*GOAL OF THE EXERCISE*: Copy out everything from the start of the records down to the line containing "control products, welded", including that line. Leave the pictures out of your answer.
◆ ◆ ◆ ◆ ◆
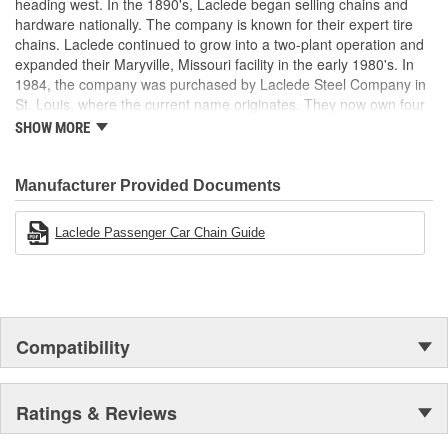
heading west. In the 1890's, Laclede began selling chains and
hardware nationally. The company is known for their expert tire
chains. Laclede continued to grow into a two-plant operation and
expanded their Maryville, Missouri facility in the early 1980's. In
1984, the company was purchased by Laclede Steel Company in
St. Louis, where the current name originates. They now own four
main manufacturing facilities and produce tire chains, cargo
SHOW MORE
control products, welded chains, and more. Laclede has grown
from a small blacksmith shop to a major manufacturing company
that produces tire chains of the highest quality.
Manufacturer Provided Documents
Laclede Passenger Car Chain Guide
Compatibility
Ratings & Reviews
◆ ◆ ◆ ◆ ◆
*ANSWER BELOW*:
heading west. In the 1890's, Laclede began selling chains and
hardware nationally. The company is known for their expert tire
chains. Laclede continued to grow into a two-plant operation and
expanded their Maryville, Missouri facility in the early 1980's. In
1984, the company was purchased by Laclede Steel Company in
St. Louis, where the current name originates. They now own four
main manufacturing facilities and produce tire chains, cargo
SHOW MORE
control products, welded chains, and more. Laclede has grown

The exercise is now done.